Moghalu Addresses 20 Global Investors on State of Nigerian Economy

Moghalu Addresses 20 Global Investors on State of Nigerian Economy

•Says risks caused by reforms need to be expertly managed

Emmanuel Addeh in Abuja

A former Deputy Governor of the Central Bank of Nigeria (CBN), Prof. Kingsley Moghalu, has briefed a group of 20 global institutional investors, mostly US and Europea asset management firms, valued at over $15 trillion, on the state of Nigeria’s economy.

A statement from the event noted that Moghalu spoke  during the International Monetary Fund (IMF) and World Bank Annual Spring Meetings, also attended by the US Federal Reserve Bank of New York, in Washington DC.

Themed: “Nigeria: Reform Prospects and Monetary Policy Outlook”, during the event, Moghalu, who is the current Chief Executive Officer of Sogato Strategies LLC, argued that although the current economic reforms are necessary, the government needs to manage the fallouts  better.

He described the reforms as painful but necessary, stressing that they are needed to stabilise the country’s economy as global investors are watching closely.

The CEO of Sogato Strategies LLC, a global strategy, macroeconomic and risk advisory firm headquartered in Washington DC argued that investor sentiment appeared to be shifting from mainly negative to a cautious, wait-and-see mode.

 This stance, he said, has been influenced mainly by the policy steps taken by the CBN in recent weeks and months.

“However, Nigeria’s external reserves have remained under pressure. If this trend continues, it will become a risk factor for the sustainability of exchange rate stability.

 “Much depends on whether the Government of Nigeria will be able to earn more forex income from increased oil production and exports, as well as an anticipated positive impact of the Dangote Refinery on forex exchange pressures,” he maintained.

According to the statement,  inflation trends and monetary policy prospects, as well as the selective removal of subsidies on electricity tariffs, were also reviewed by Moghalu in his presentation.

He projected that inflationary pressures would remain elevated over the next two years despite the best efforts of the CBN, owing to a combination of security challenges and their impact on food supply, and the imminent introduction of a higher minimum wage that has become imperative.

He expressed the view that low levels of electricity generation and distribution remain the Achilles heel of the Nigerian economy and projections of its future growth, as economic productivity will remain suboptimal if a transformation does not take place in the power sector.

The global investors and  Moghalu , the release said, then discussed his briefing in a question-and-answer session under Chatham House rules (that is, without attribution of views expressed or questions asked and answered to specific participants).

“The consensus view was that caution still reigned regarding the possibility of an immediate return of large-scale capital inflows into Nigeria at the present time,” it added.

As Nigeria continues its difficult journey towards economic stability, Moghalu pointed out that the road ahead will be rocky, with inflation remaining high and public resistance to change persistent.

“If they can maintain this course, the country’s long-term prospects remain bright.

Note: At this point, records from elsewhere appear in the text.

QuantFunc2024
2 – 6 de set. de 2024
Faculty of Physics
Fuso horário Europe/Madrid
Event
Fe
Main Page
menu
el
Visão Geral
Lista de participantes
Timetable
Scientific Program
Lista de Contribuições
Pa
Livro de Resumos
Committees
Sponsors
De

But Nigeria’s leaders must be prepared for a protracted battle against entrenched interests and the inevitable backlash against short-term hardship. The world is watching, and the stakes could not be higher,” he explained.

The event also focused on the “subsidy trinity” of fuel, currency, and electricity subsidies that have been the cornerstone of Nigeria’s reform agenda.

“Nigeria’s reforms are a classic example of the short-term pain required for long-term gain. The government’s political will to tackle entrenched subsidies is commendable, but the reforms could have been introduced more expertly.

“The inflationary backlash and public dissatisfaction are real risks that must be managed carefully,” Moghalu explained.